Sunday, August 31, 2014


Agriculture in Zambia 8: Some notes on broiler chicken light management and stock feed.

Photo 1: Keeping broilers naturally.

I thought  I had my broiler management system well into place when two things happened.

The first thing was an unexpected increase in mortality of apparently healthy broilers in week 5 and 6. What happened was that we were managing our chickens so well that they grew too fast and became overweight in relation to the development of vital organs. Helped by a snippet of info by Sebastian Scott I suspected that the light management we had into place was wrong, and that broiler chickens should NOT be given the opportunity to eat 24 hours a day. Checking recent internet manuals (COBB, ROSS) confirmed this presumption. We now give chickens as of 21.00 hours a period of genuine night. Problem solved spectacularly: mortality rate dropped to almost 0 and all of the sudden we saw the emergence of a lively, energetic broiler.
The schedule that works for us is: Day 2-6 lights off from 21.00 to 22.00 hrs; week 2 and 3 lights off from 22.00 to 05.00 hrs BUT we switch the infrared bulb(s) on at night when it gets cold; and finally as of week 4 light bulbs off at 21.00 hours till 05.00 hrs and heating bulbs as well. By that time the birds normally do not need artificial heating anymore.

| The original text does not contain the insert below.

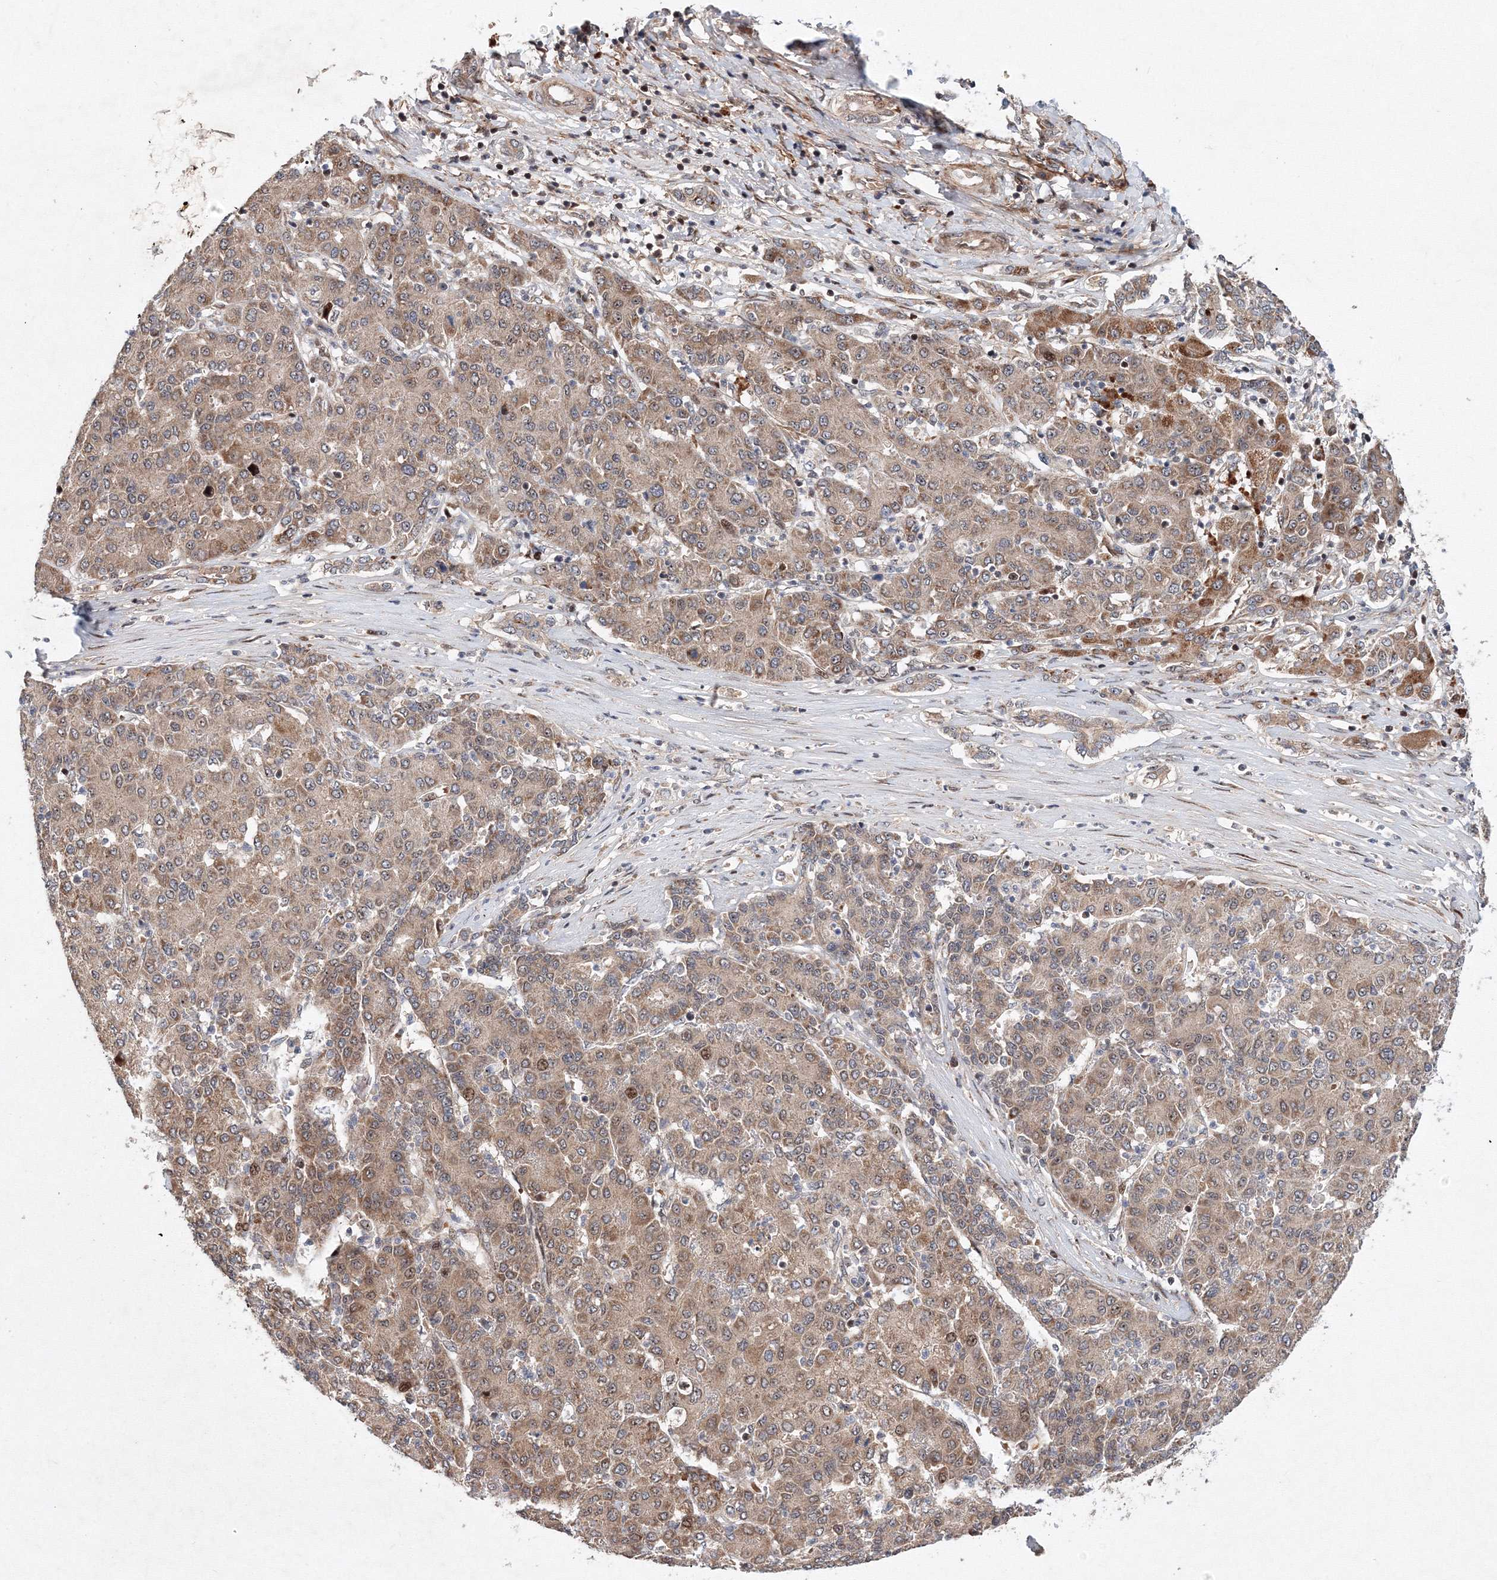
{"staining": {"intensity": "moderate", "quantity": ">75%", "location": "cytoplasmic/membranous"}, "tissue": "liver cancer", "cell_type": "Tumor cells", "image_type": "cancer", "snomed": [{"axis": "morphology", "description": "Carcinoma, Hepatocellular, NOS"}, {"axis": "topography", "description": "Liver"}], "caption": "The histopathology image shows staining of liver cancer, revealing moderate cytoplasmic/membranous protein expression (brown color) within tumor cells. (DAB (3,3'-diaminobenzidine) = brown stain, brightfield microscopy at high magnification).", "gene": "ANKAR", "patient": {"sex": "male", "age": 65}}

The second issue in a way was and is more problematic. Over time I had more and more questions about commercial/industrial stock feed. The key issue is the incorporation of medication in the feed, starter and grower in particular, and the presumed absence of such medication in finisher. Most stock feed manufacturers add antibiotics and coccidiostats to the feed. They do this as a preventive measure against disease for industrial growers who keep immensely large flocks under fully artificial conditions. They also do it to reduce mortality for small scale farmers who don’t know how to keep broilers well. The addition of hormones to the feed of chickens is forbidden in the USA and I think in the EU as well. Hormonal additives presumably serve to improve the feed-meat conversion rate; the desired effect is a saving in stock feed cost – or a shorter rearing period. Unfortunately, you, the consumer of fine broilers, may involuntarily also become the consumer of the antibiotics, coccidiostats and hormones administered to the chicken you eat. 

Producers using commercial stock feed must observe a ten day period of feeding finisher*, and of withdrawal periods in case they had to administer medication during the finisher feeding period. (This may turn out to be very costly and I bet many producers do not abide by such regulation!). Producers should also insists that stock feed manufacturers state in full on the sack the pharmaceuticals they have added on and must push for better regulation possibly through the Poultry Association of Zambia (did you know we have one such organization?). Personally I am inclined to think that the only safe solution is to make your own feed, but that is not easy for the very small scale farmer and has its own problems. In any case that is the direction we are taking.

Lastly, medication is not the only controversial additive in stock feed. Another issue is the recycling of slaughter waist (bone meal, blood meal. meat meal) and the concomitant chance of (cross-species) transmission of diseases. And, increasingly so, is the possibility of incorporating GMO crops into the feed; maize and soya in particular. This currently is forbidden in Zambia, but that does not preclude the possibility of it eventually happening.

* Read the sequel to this post about pharmaceutical free finisher. Most stock brands continue to add pharmaceuticals to the finisher feed, therefore to the the chicken and therefore to you, the consumer at the end of the food chain. Check your finisher out before you buy!